* Your assignment
Leaving out the images, return the data below exactly as it is written.

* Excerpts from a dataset
---

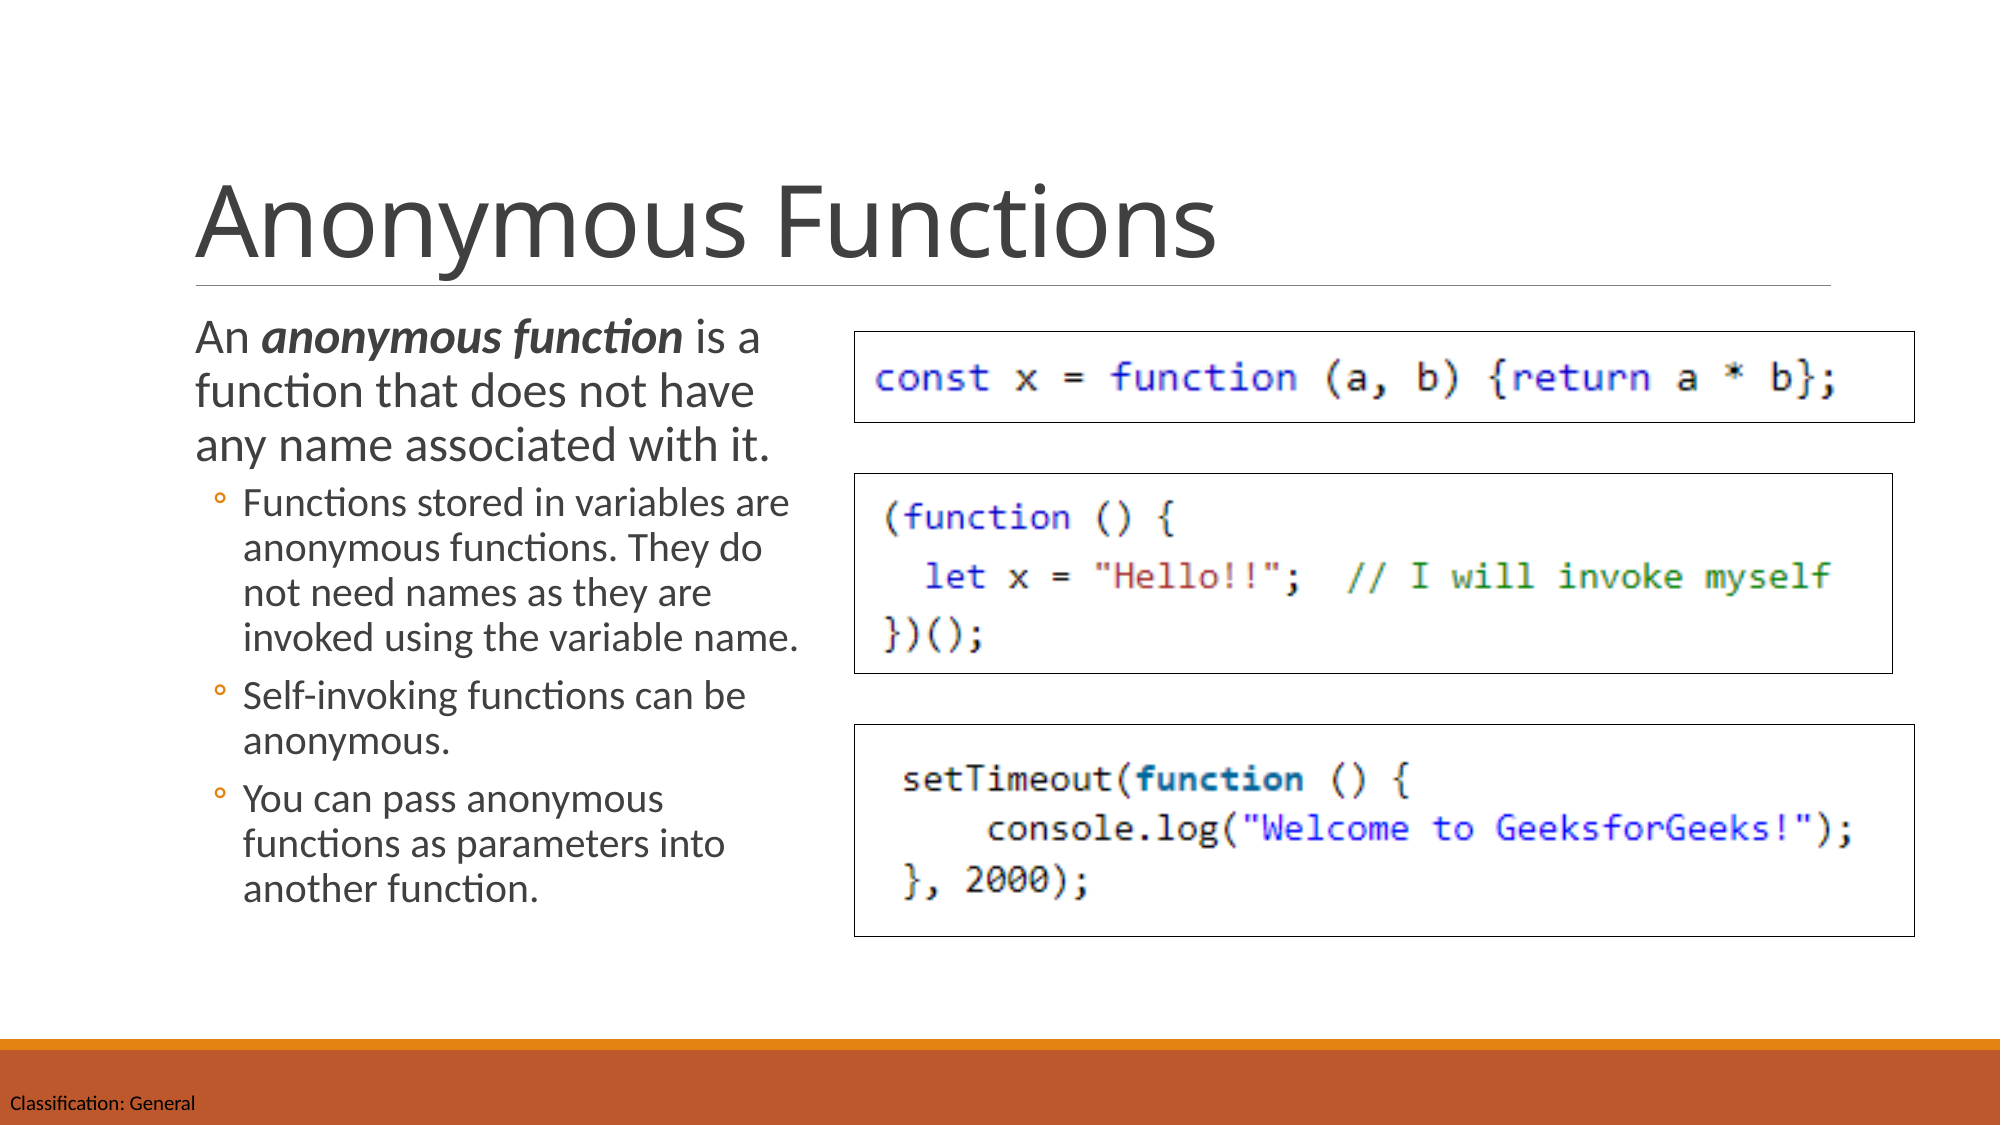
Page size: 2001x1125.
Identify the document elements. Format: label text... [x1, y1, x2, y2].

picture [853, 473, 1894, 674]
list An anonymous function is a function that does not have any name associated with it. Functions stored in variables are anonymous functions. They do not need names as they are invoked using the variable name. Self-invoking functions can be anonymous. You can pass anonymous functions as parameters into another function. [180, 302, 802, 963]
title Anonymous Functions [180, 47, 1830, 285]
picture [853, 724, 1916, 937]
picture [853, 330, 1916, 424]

---

* Problem solution
Page size: 2001x1125.
Identify the document elements. Format: label text... [x1, y1, x2, y2].

picture [853, 473, 1894, 674]
list An anonymous function is a function that does not have any name associated with it. Functions stored in variables are anonymous functions. They do not need names as they are invoked using the variable name. Self-invoking functions can be anonymous. You can pass anonymous functions as parameters into another function. [180, 302, 802, 963]
title Anonymous Functions [180, 47, 1830, 285]
picture [853, 724, 1916, 937]
picture [853, 330, 1916, 424]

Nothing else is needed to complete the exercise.